(Stored entries)
_ _ _ _

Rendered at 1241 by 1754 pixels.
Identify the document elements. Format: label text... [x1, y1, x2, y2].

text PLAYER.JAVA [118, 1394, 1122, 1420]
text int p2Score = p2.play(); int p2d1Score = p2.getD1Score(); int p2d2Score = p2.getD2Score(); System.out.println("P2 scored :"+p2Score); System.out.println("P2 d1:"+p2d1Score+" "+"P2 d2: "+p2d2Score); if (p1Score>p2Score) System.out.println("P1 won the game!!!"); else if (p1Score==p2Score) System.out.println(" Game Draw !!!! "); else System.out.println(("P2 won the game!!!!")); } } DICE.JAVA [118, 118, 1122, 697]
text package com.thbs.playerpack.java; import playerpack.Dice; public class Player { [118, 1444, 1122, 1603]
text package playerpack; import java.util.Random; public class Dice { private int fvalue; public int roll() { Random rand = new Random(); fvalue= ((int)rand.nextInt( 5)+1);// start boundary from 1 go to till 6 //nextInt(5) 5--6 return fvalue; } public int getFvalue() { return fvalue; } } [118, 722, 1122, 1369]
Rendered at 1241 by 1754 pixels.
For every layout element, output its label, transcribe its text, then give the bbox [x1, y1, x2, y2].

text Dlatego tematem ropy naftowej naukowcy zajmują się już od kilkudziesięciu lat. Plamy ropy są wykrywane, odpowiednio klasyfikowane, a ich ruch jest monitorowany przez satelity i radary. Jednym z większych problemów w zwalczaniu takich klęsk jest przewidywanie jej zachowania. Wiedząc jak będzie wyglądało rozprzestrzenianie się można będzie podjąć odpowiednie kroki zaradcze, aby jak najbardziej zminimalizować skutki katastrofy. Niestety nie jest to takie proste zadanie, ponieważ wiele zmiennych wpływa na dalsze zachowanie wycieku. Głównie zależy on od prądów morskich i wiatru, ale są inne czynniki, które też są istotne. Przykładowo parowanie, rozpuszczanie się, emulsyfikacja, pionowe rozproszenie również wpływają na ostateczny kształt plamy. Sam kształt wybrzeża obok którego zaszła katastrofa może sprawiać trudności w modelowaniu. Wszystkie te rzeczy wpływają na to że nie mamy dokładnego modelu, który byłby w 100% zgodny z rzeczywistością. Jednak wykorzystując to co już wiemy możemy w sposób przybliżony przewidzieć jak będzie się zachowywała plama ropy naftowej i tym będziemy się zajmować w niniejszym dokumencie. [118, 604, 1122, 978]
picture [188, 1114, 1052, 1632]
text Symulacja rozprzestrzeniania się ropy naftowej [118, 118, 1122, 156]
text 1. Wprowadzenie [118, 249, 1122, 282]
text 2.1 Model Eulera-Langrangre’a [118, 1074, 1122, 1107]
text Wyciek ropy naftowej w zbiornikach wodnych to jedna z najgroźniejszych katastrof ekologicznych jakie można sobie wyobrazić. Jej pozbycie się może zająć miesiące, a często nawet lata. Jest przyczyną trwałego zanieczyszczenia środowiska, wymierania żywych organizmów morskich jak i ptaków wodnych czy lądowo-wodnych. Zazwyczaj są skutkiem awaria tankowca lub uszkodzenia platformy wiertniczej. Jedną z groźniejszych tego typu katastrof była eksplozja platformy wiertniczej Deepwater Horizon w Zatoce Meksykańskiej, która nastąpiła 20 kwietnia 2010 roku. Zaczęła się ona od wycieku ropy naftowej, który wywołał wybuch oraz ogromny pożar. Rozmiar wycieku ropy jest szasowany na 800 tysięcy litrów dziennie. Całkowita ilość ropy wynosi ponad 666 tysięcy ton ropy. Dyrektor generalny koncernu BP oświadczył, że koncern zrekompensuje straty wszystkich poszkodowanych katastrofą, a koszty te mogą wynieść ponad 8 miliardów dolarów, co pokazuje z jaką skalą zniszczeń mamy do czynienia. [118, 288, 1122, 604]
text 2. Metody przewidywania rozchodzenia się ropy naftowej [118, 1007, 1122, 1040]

_ _ _ _

> _GOAL_
Reproduce every line of the records above, character for character.

> _RESPONSE TO THIS EXERCISE_
Rendered at 1241 by 1754 pixels.
Identify the document elements. Format: label text... [x1, y1, x2, y2].

text PLAYER.JAVA [118, 1394, 1122, 1420]
text int p2Score = p2.play(); int p2d1Score = p2.getD1Score(); int p2d2Score = p2.getD2Score(); System.out.println("P2 scored :"+p2Score); System.out.println("P2 d1:"+p2d1Score+" "+"P2 d2: "+p2d2Score); if (p1Score>p2Score) System.out.println("P1 won the game!!!"); else if (p1Score==p2Score) System.out.println(" Game Draw !!!! "); else System.out.println(("P2 won the game!!!!")); } } DICE.JAVA [118, 118, 1122, 697]
text package com.thbs.playerpack.java; import playerpack.Dice; public class Player { [118, 1444, 1122, 1603]
text package playerpack; import java.util.Random; public class Dice { private int fvalue; public int roll() { Random rand = new Random(); fvalue= ((int)rand.nextInt( 5)+1);// start boundary from 1 go to till 6 //nextInt(5) 5--6 return fvalue; } public int getFvalue() { return fvalue; } } [118, 722, 1122, 1369]
Rendered at 1241 by 1754 pixels.
For every layout element, output its label, transcribe its text, then give the bbox [x1, y1, x2, y2].

text Dlatego tematem ropy naftowej naukowcy zajmują się już od kilkudziesięciu lat. Plamy ropy są wykrywane, odpowiednio klasyfikowane, a ich ruch jest monitorowany przez satelity i radary. Jednym z większych problemów w zwalczaniu takich klęsk jest przewidywanie jej zachowania. Wiedząc jak będzie wyglądało rozprzestrzenianie się można będzie podjąć odpowiednie kroki zaradcze, aby jak najbardziej zminimalizować skutki katastrofy. Niestety nie jest to takie proste zadanie, ponieważ wiele zmiennych wpływa na dalsze zachowanie wycieku. Głównie zależy on od prądów morskich i wiatru, ale są inne czynniki, które też są istotne. Przykładowo parowanie, rozpuszczanie się, emulsyfikacja, pionowe rozproszenie również wpływają na ostateczny kształt plamy. Sam kształt wybrzeża obok którego zaszła katastrofa może sprawiać trudności w modelowaniu. Wszystkie te rzeczy wpływają na to że nie mamy dokładnego modelu, który byłby w 100% zgodny z rzeczywistością. Jednak wykorzystując to co już wiemy możemy w sposób przybliżony przewidzieć jak będzie się zachowywała plama ropy naftowej i tym będziemy się zajmować w niniejszym dokumencie. [118, 604, 1122, 978]
picture [188, 1114, 1052, 1632]
text Symulacja rozprzestrzeniania się ropy naftowej [118, 118, 1122, 156]
text 1. Wprowadzenie [118, 249, 1122, 282]
text 2.1 Model Eulera-Langrangre’a [118, 1074, 1122, 1107]
text Wyciek ropy naftowej w zbiornikach wodnych to jedna z najgroźniejszych katastrof ekologicznych jakie można sobie wyobrazić. Jej pozbycie się może zająć miesiące, a często nawet lata. Jest przyczyną trwałego zanieczyszczenia środowiska, wymierania żywych organizmów morskich jak i ptaków wodnych czy lądowo-wodnych. Zazwyczaj są skutkiem awaria tankowca lub uszkodzenia platformy wiertniczej. Jedną z groźniejszych tego typu katastrof była eksplozja platformy wiertniczej Deepwater Horizon w Zatoce Meksykańskiej, która nastąpiła 20 kwietnia 2010 roku. Zaczęła się ona od wycieku ropy naftowej, który wywołał wybuch oraz ogromny pożar. Rozmiar wycieku ropy jest szasowany na 800 tysięcy litrów dziennie. Całkowita ilość ropy wynosi ponad 666 tysięcy ton ropy. Dyrektor generalny koncernu BP oświadczył, że koncern zrekompensuje straty wszystkich poszkodowanych katastrofą, a koszty te mogą wynieść ponad 8 miliardów dolarów, co pokazuje z jaką skalą zniszczeń mamy do czynienia. [118, 288, 1122, 604]
text 2. Metody przewidywania rozchodzenia się ropy naftowej [118, 1007, 1122, 1040]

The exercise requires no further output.